■ **Texto-fonte**
O impacto foi tão grande que chegou a alterar o eixo da terra. No total foram
226.306 vítimas, 1.8 milhões de desabrigados; 469 mil imóveis danificados ou
destruídos e prejuízo de U$ 10.7 bilhões.
Quando surgem catástrofes, de grandes proporções
como estas, ou pequenas, somos pegos absolutamente indefesos. Num destes
eventos “naturais”, todos os filhos de Jó morrem por causa de um furacão, de
uma só vez.
- O diabo é o causador do mal – Este texto nos
coloca Satanás como agente de todos os males por detrás dos fatos. As
perdas, dores e lutos se deram pela ação maligna. Jó vivia em um ambiente
de alegria com seus filhos e família, e perdeu tudo o que tinha.
A Bíblia descreve Satanás como o adversário de
nossas almas. Ele veio para roubar, matar e destruir. É um ser sem
misericórdia, impiedoso. Ai do homem que estiver ao alcance dele. Na Bíblia, os
termos definem bem o caráter de Lúcifer. Ele é chamado de diabo, ou aquele que divide; de Satanás, ou adversário.
- Deus e mal: Grandes mistérios – Esta é, teológica
e filosoficamente, a mais complicada de todas. Mas o texto afirma que ele
é a causa última de toda dor, embora não como agente direto, pois, na
medida em que ele permite, Satanás tem liberdade de ação. Felizmente ele
só pode agir quando tem permissão, ele não tem liberdade de fazer o que,
quando e como quem quer, o mal, e mesmo quando tem tal permissão, seu
campo de ação é claramente delimitado por Deus.

■ **Lista de registros**
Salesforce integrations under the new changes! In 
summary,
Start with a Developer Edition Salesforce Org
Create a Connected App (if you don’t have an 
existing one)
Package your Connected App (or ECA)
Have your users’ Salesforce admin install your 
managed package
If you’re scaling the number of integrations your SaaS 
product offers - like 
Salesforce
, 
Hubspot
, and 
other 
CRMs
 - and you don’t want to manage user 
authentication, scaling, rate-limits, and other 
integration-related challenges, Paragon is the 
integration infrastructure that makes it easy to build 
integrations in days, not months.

■ **Enunciado 1**
Resuma o parágrafo do texto-fonte que começa com "A Bíblia descreve Satanás", conservando os fatos principais.
■ **Enunciado 2**
Transcreva sem alterações a parte do texto-fonte que abre com as palavras contendo "Quando surgem catástrofes, de" e fecha com "o que tinha.".

■ **Resposta final 1**
Segundo a Bíblia, Satanás é o adversário de nossas almas. Veio para roubar, matar e destruir e é um ser impiedoso, sem misericórdia. Os termos bíblicos definem o caráter de Lúcifer: é chamado de diabo, "aquele que divide", e de Satanás, "adversário".

■ **Resposta final 2**
Quando surgem catástrofes, de grandes proporções
como estas, ou pequenas, somos pegos absolutamente indefesos. Num destes
eventos “naturais”, todos os filhos de Jó morrem por causa de um furacão, de
uma só vez.
- O diabo é o causador do mal – Este texto nos
coloca Satanás como agente de todos os males por detrás dos fatos. As
perdas, dores e lutos se deram pela ação maligna. Jó vivia em um ambiente
de alegria com seus filhos e família, e perdeu tudo o que tinha.